No pictures belong in the copy. Retype exactly, and only, the stretch of lines below from the one with "7. Clarify the" through the one with "the hunting laws.".

[Stored data]
▬▬▬▬▬▬
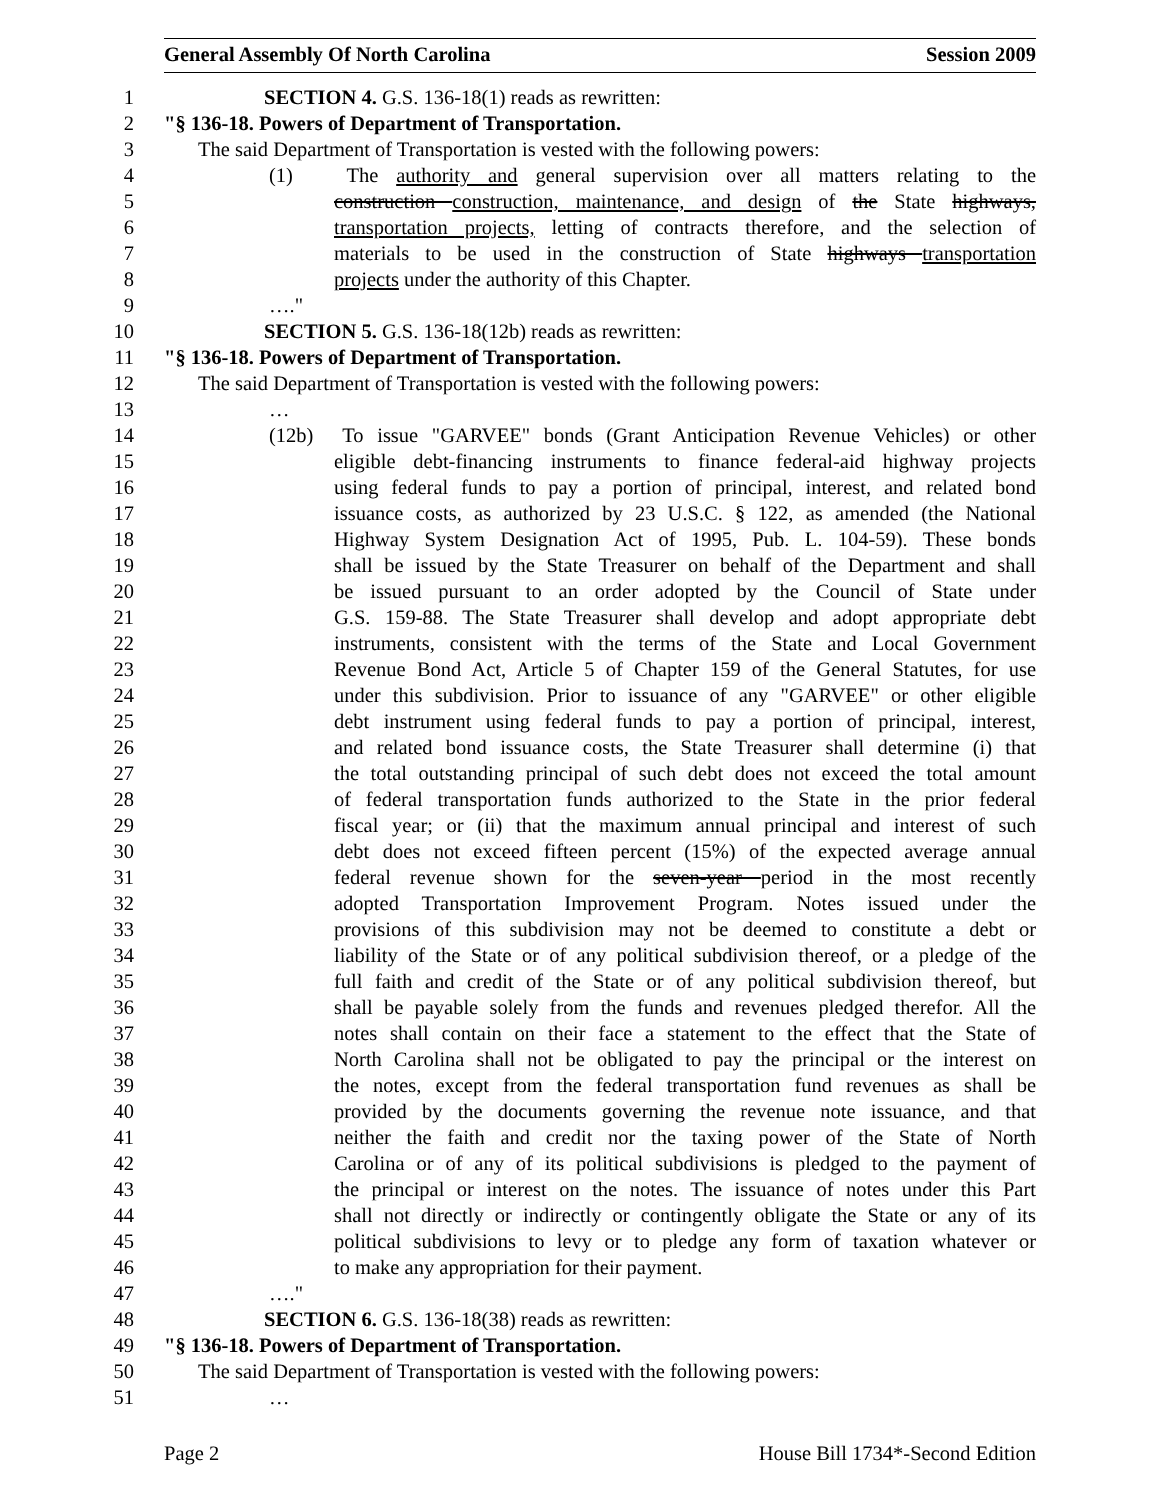General Assembly Of North Carolina Session 2009
1 SECTION 4. G.S. 136-18(1) reads as rewritten:
2 "§ 136-18. Powers of Department of Transportation.
3 The said Department of Transportation is vested with the following powers:
4 (1) The authority and general supervision over all matters relating to the
5 construction construction, maintenance, and design of the State highways,
6 transportation projects, letting of contracts therefore, and the selection of
7 materials to be used in the construction of State highways transportation
8 projects under the authority of this Chapter.
9 …."
10 SECTION 5. G.S. 136-18(12b) reads as rewritten:
11 "§ 136-18. Powers of Department of Transportation.
12 The said Department of Transportation is vested with the following powers:
13 …
14 (12b) To issue "GARVEE" bonds (Grant Anticipation Revenue Vehicles) or other
15 eligible debt-financing instruments to finance federal-aid highway projects
16 using federal funds to pay a portion of principal, interest, and related bond
17 issuance costs, as authorized by 23 U.S.C. § 122, as amended (the National
18 Highway System Designation Act of 1995, Pub. L. 104-59). These bonds
19 shall be issued by the State Treasurer on behalf of the Department and shall
20 be issued pursuant to an order adopted by the Council of State under
21 G.S. 159-88. The State Treasurer shall develop and adopt appropriate debt
22 instruments, consistent with the terms of the State and Local Government
23 Revenue Bond Act, Article 5 of Chapter 159 of the General Statutes, for use
24 under this subdivision. Prior to issuance of any "GARVEE" or other eligible
25 debt instrument using federal funds to pay a portion of principal, interest,
26 and related bond issuance costs, the State Treasurer shall determine (i) that
27 the total outstanding principal of such debt does not exceed the total amount
28 of federal transportation funds authorized to the State in the prior federal
29 fiscal year; or (ii) that the maximum annual principal and interest of such
30 debt does not exceed fifteen percent (15%) of the expected average annual
31 federal revenue shown for the seven-year period in the most recently
32 adopted Transportation Improvement Program. Notes issued under the
33 provisions of this subdivision may not be deemed to constitute a debt or
34 liability of the State or of any political subdivision thereof, or a pledge of the
35 full faith and credit of the State or of any political subdivision thereof, but
36 shall be payable solely from the funds and revenues pledged therefor. All the
37 notes shall contain on their face a statement to the effect that the State of
38 North Carolina shall not be obligated to pay the principal or the interest on
39 the notes, except from the federal transportation fund revenues as shall be
40 provided by the documents governing the revenue note issuance, and that
41 neither the faith and credit nor the taxing power of the State of North
42 Carolina or of any of its political subdivisions is pledged to the payment of
43 the principal or interest on the notes. The issuance of notes under this Part
44 shall not directly or indirectly or contingently obligate the State or any of its
45 political subdivisions to levy or to pledge any form of taxation whatever or
46 to make any appropriation for their payment.
47 …."
48 SECTION 6. G.S. 136-18(38) reads as rewritten:
49 "§ 136-18. Powers of Department of Transportation.
50 The said Department of Transportation is vested with the following powers:
51 …
Page 2 House Bill 1734*-Second Edition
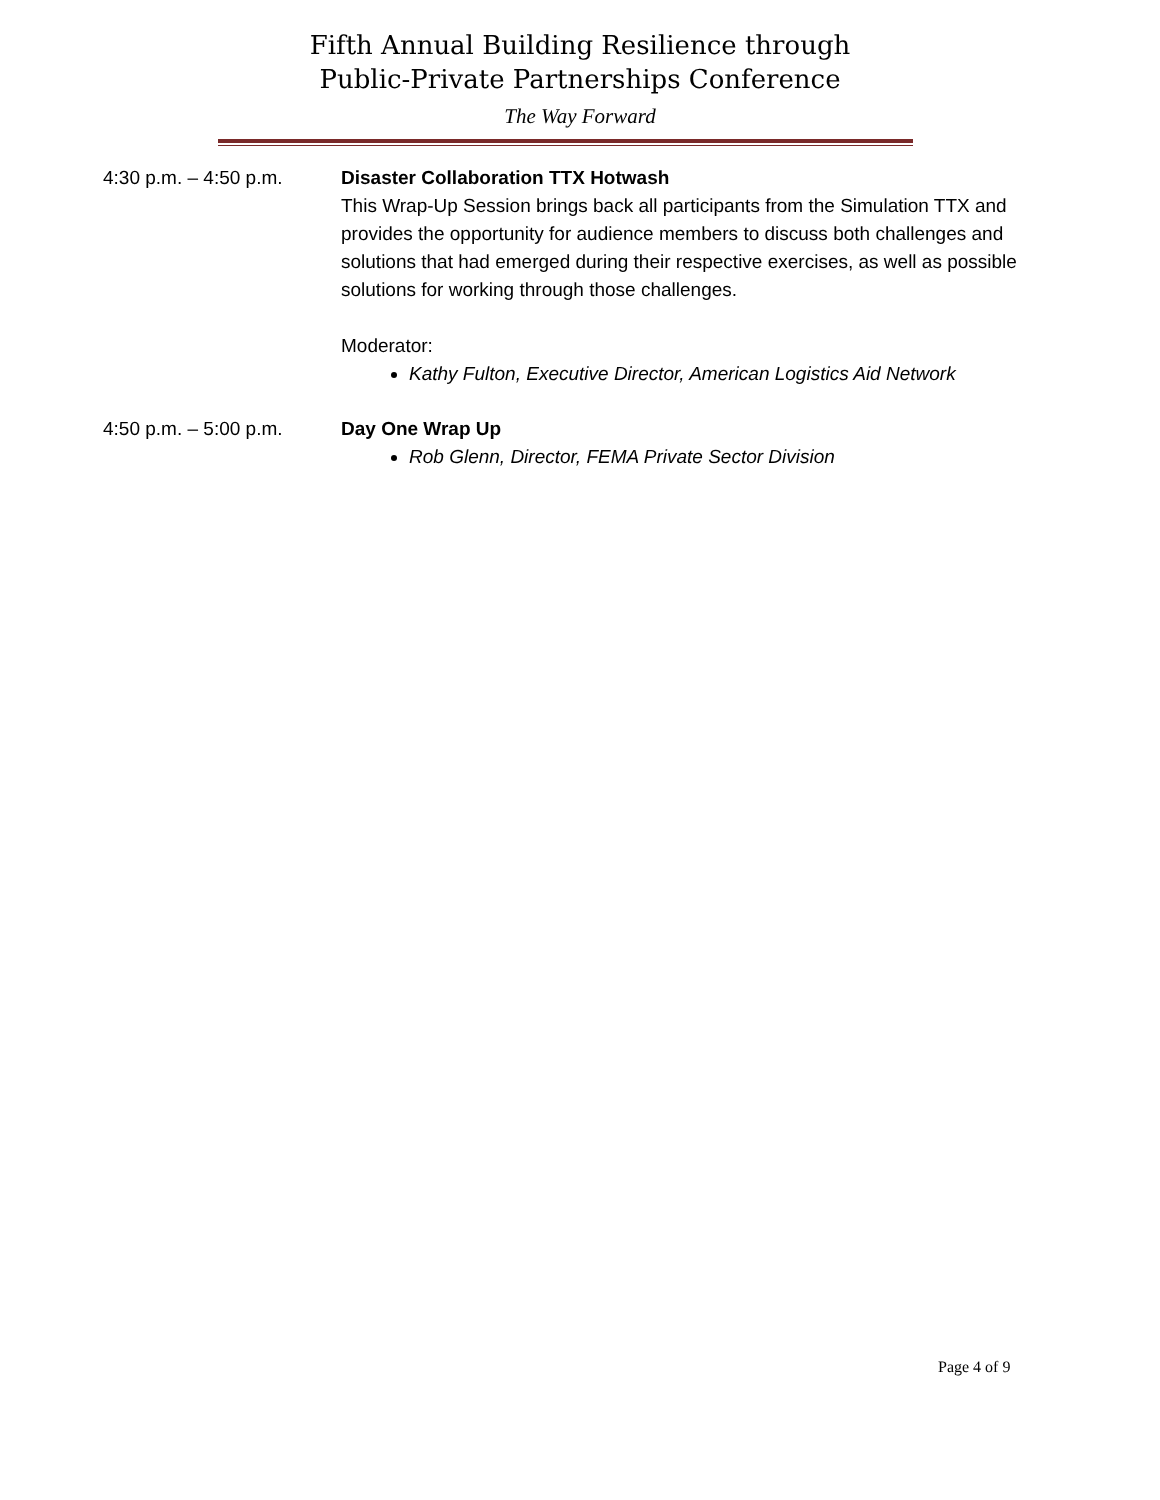Fifth Annual Building Resilience through
Public-Private Partnerships Conference
The Way Forward
4:30 p.m. – 4:50 p.m.
Disaster Collaboration TTX Hotwash
This Wrap-Up Session brings back all participants from the Simulation TTX and provides the opportunity for audience members to discuss both challenges and solutions that had emerged during their respective exercises, as well as possible solutions for working through those challenges.
Moderator:
Kathy Fulton, Executive Director, American Logistics Aid Network
4:50 p.m. – 5:00 p.m.
Day One Wrap Up
Rob Glenn, Director, FEMA Private Sector Division
Page 4 of 9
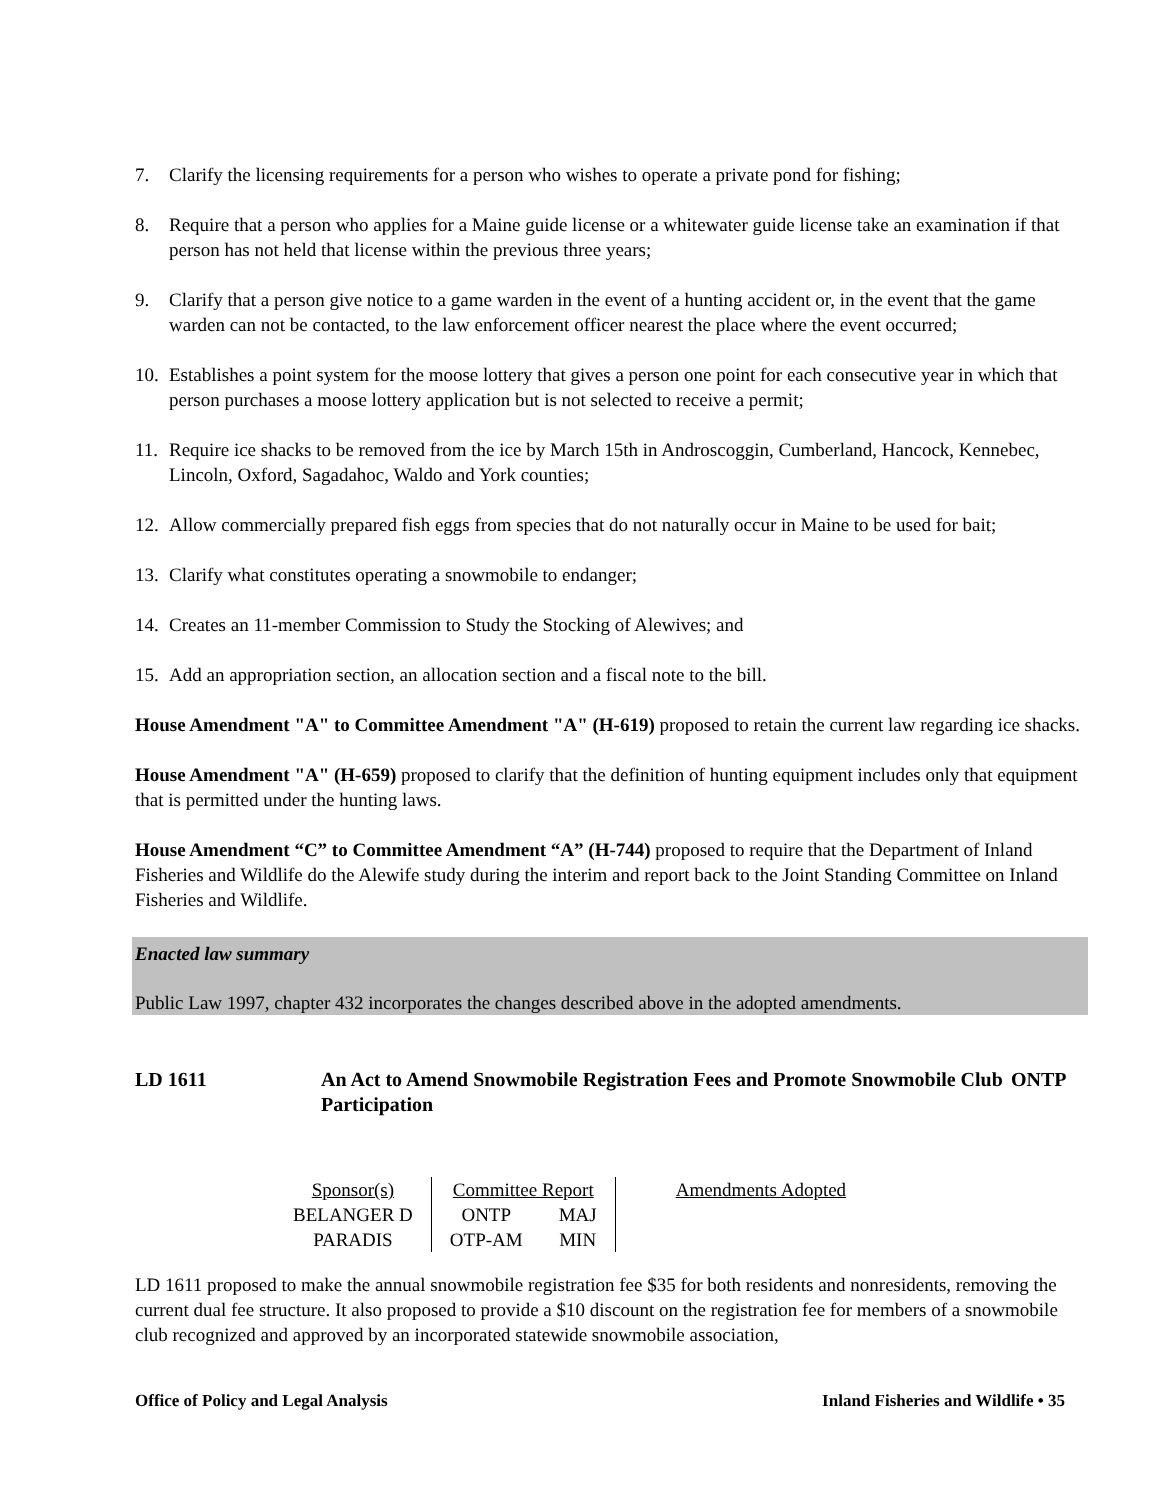7. Clarify the licensing requirements for a person who wishes to operate a private pond for fishing;
8. Require that a person who applies for a Maine guide license or a whitewater guide license take an examination if that person has not held that license within the previous three years;
9. Clarify that a person give notice to a game warden in the event of a hunting accident or, in the event that the game warden can not be contacted, to the law enforcement officer nearest the place where the event occurred;
10. Establishes a point system for the moose lottery that gives a person one point for each consecutive year in which that person purchases a moose lottery application but is not selected to receive a permit;
11. Require ice shacks to be removed from the ice by March 15th in Androscoggin, Cumberland, Hancock, Kennebec, Lincoln, Oxford, Sagadahoc, Waldo and York counties;
12. Allow commercially prepared fish eggs from species that do not naturally occur in Maine to be used for bait;
13. Clarify what constitutes operating a snowmobile to endanger;
14. Creates an 11-member Commission to Study the Stocking of Alewives; and
15. Add an appropriation section, an allocation section and a fiscal note to the bill.
House Amendment "A" to Committee Amendment "A" (H-619) proposed to retain the current law regarding ice shacks.
House Amendment "A" (H-659) proposed to clarify that the definition of hunting equipment includes only that equipment that is permitted under the hunting laws.
House Amendment “C” to Committee Amendment “A” (H-744) proposed to require that the Department of Inland Fisheries and Wildlife do the Alewife study during the interim and report back to the Joint Standing Committee on Inland Fisheries and Wildlife.
Enacted law summary
Public Law 1997, chapter 432 incorporates the changes described above in the adopted amendments.
LD 1611 An Act to Amend Snowmobile Registration Fees and Promote Snowmobile Club Participation ONTP
| Sponsor(s) | Committee Report | | Amendments Adopted |
| --- | --- | --- | --- |
| BELANGER D | ONTP | MAJ | |
| PARADIS | OTP-AM | MIN | |
LD 1611 proposed to make the annual snowmobile registration fee $35 for both residents and nonresidents, removing the current dual fee structure. It also proposed to provide a $10 discount on the registration fee for members of a snowmobile club recognized and approved by an incorporated statewide snowmobile association,
Office of Policy and Legal Analysis Inland Fisheries and Wildlife • 35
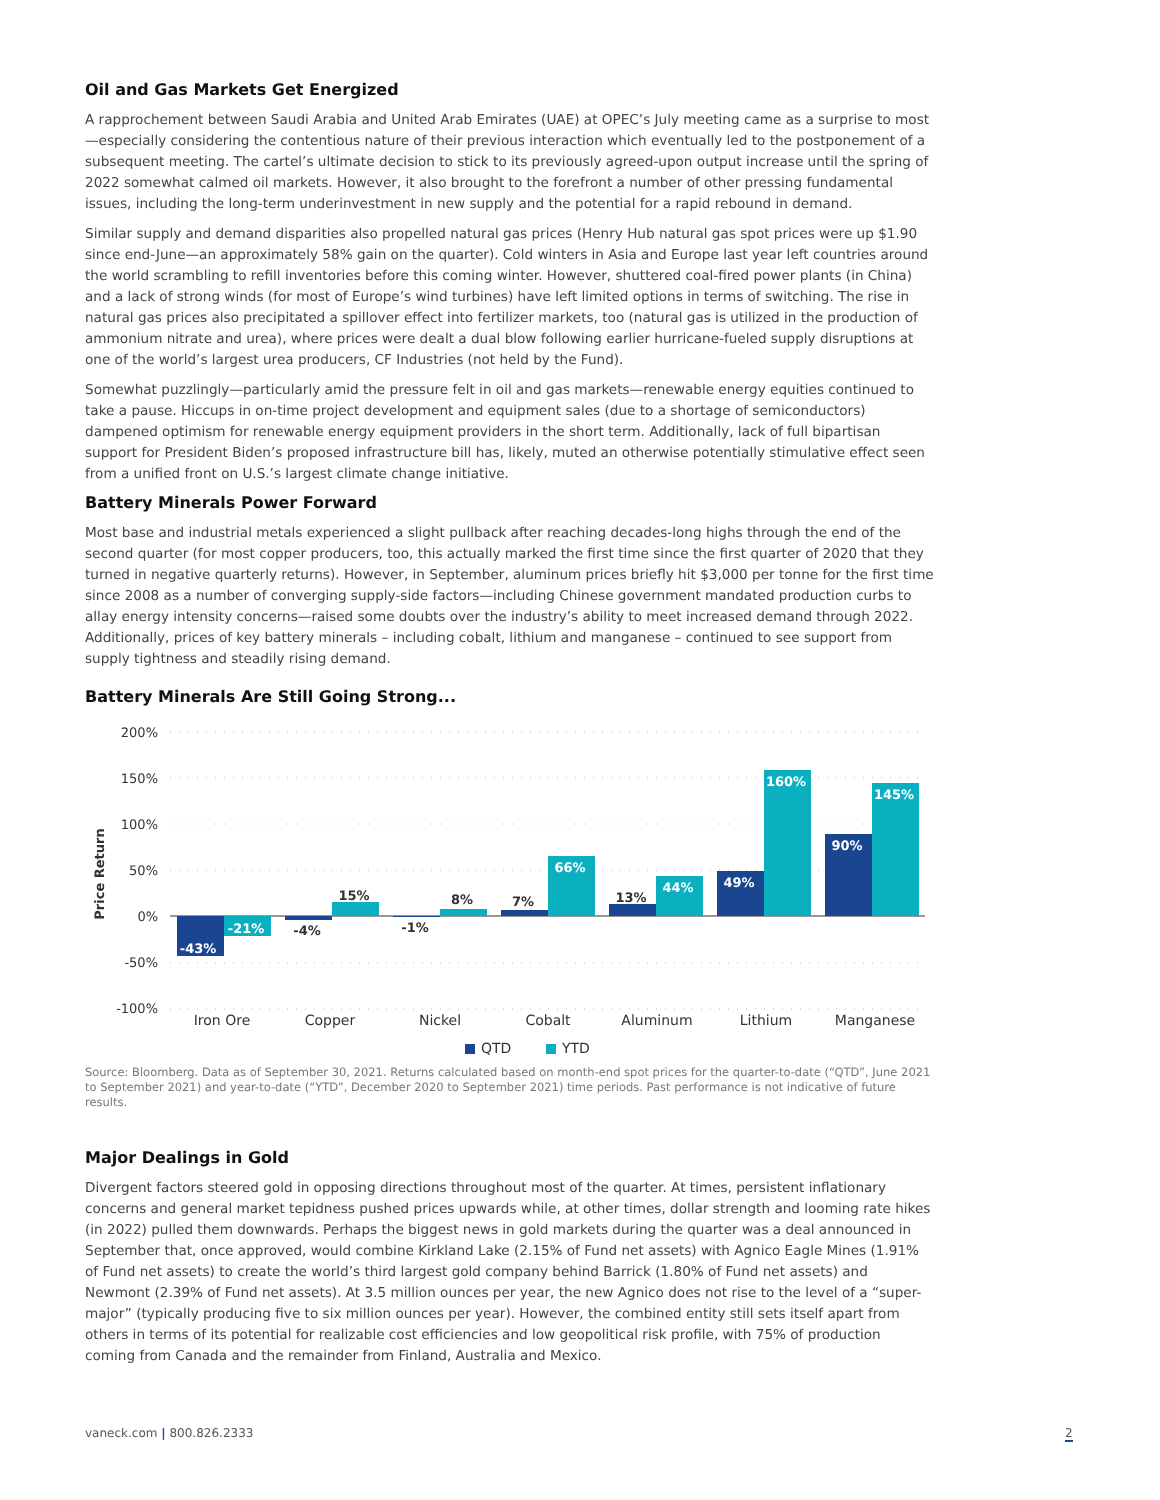Oil and Gas Markets Get Energized
A rapprochement between Saudi Arabia and United Arab Emirates (UAE) at OPEC’s July meeting came as a surprise to most—especially considering the contentious nature of their previous interaction which eventually led to the postponement of a subsequent meeting. The cartel’s ultimate decision to stick to its previously agreed-upon output increase until the spring of 2022 somewhat calmed oil markets. However, it also brought to the forefront a number of other pressing fundamental issues, including the long-term underinvestment in new supply and the potential for a rapid rebound in demand.
Similar supply and demand disparities also propelled natural gas prices (Henry Hub natural gas spot prices were up $1.90 since end-June—an approximately 58% gain on the quarter). Cold winters in Asia and Europe last year left countries around the world scrambling to refill inventories before this coming winter. However, shuttered coal-fired power plants (in China) and a lack of strong winds (for most of Europe’s wind turbines) have left limited options in terms of switching. The rise in natural gas prices also precipitated a spillover effect into fertilizer markets, too (natural gas is utilized in the production of ammonium nitrate and urea), where prices were dealt a dual blow following earlier hurricane-fueled supply disruptions at one of the world’s largest urea producers, CF Industries (not held by the Fund).
Somewhat puzzlingly—particularly amid the pressure felt in oil and gas markets—renewable energy equities continued to take a pause. Hiccups in on-time project development and equipment sales (due to a shortage of semiconductors) dampened optimism for renewable energy equipment providers in the short term. Additionally, lack of full bipartisan support for President Biden’s proposed infrastructure bill has, likely, muted an otherwise potentially stimulative effect seen from a unified front on U.S.’s largest climate change initiative.
Battery Minerals Power Forward
Most base and industrial metals experienced a slight pullback after reaching decades-long highs through the end of the second quarter (for most copper producers, too, this actually marked the first time since the first quarter of 2020 that they turned in negative quarterly returns). However, in September, aluminum prices briefly hit $3,000 per tonne for the first time since 2008 as a number of converging supply-side factors—including Chinese government mandated production curbs to allay energy intensity concerns—raised some doubts over the industry’s ability to meet increased demand through 2022. Additionally, prices of key battery minerals – including cobalt, lithium and manganese – continued to see support from supply tightness and steadily rising demand.
Battery Minerals Are Still Going Strong...
200%
150%
100%
50%
0%
-50%
-100%
Price Return
-43%
-21%
-4%
15%
-1%
8%
7%
66%
13%
44%
49%
160%
90%
145%
Iron Ore
Copper
Nickel
Cobalt
Aluminum
Lithium
Manganese
QTD
YTD
Source: Bloomberg. Data as of September 30, 2021. Returns calculated based on month-end spot prices for the quarter-to-date (“QTD”, June 2021 to September 2021) and year-to-date (“YTD”, December 2020 to September 2021) time periods. Past performance is not indicative of future results.
Major Dealings in Gold
Divergent factors steered gold in opposing directions throughout most of the quarter. At times, persistent inflationary concerns and general market tepidness pushed prices upwards while, at other times, dollar strength and looming rate hikes (in 2022) pulled them downwards. Perhaps the biggest news in gold markets during the quarter was a deal announced in September that, once approved, would combine Kirkland Lake (2.15% of Fund net assets) with Agnico Eagle Mines (1.91% of Fund net assets) to create the world’s third largest gold company behind Barrick (1.80% of Fund net assets) and Newmont (2.39% of Fund net assets). At 3.5 million ounces per year, the new Agnico does not rise to the level of a “super-major” (typically producing five to six million ounces per year). However, the combined entity still sets itself apart from others in terms of its potential for realizable cost efficiencies and low geopolitical risk profile, with 75% of production coming from Canada and the remainder from Finland, Australia and Mexico.
vaneck.com | 800.826.2333 2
▬▬▬▬▬▬
● **OUTPUT OF THE EXERCISE**:
7. Clarify the licensing requirements for a person who wishes to operate a private pond for fishing;
8. Require that a person who applies for a Maine guide license or a whitewater guide license take an examination if that person has not held that license within the previous three years;
9. Clarify that a person give notice to a game warden in the event of a hunting accident or, in the event that the game warden can not be contacted, to the law enforcement officer nearest the place where the event occurred;
10. Establishes a point system for the moose lottery that gives a person one point for each consecutive year in which that person purchases a moose lottery application but is not selected to receive a permit;
11. Require ice shacks to be removed from the ice by March 15th in Androscoggin, Cumberland, Hancock, Kennebec, Lincoln, Oxford, Sagadahoc, Waldo and York counties;
12. Allow commercially prepared fish eggs from species that do not naturally occur in Maine to be used for bait;
13. Clarify what constitutes operating a snowmobile to endanger;
14. Creates an 11-member Commission to Study the Stocking of Alewives; and
15. Add an appropriation section, an allocation section and a fiscal note to the bill.
House Amendment "A" to Committee Amendment "A" (H-619) proposed to retain the current law regarding ice shacks.
House Amendment "A" (H-659) proposed to clarify that the definition of hunting equipment includes only that equipment that is permitted under the hunting laws.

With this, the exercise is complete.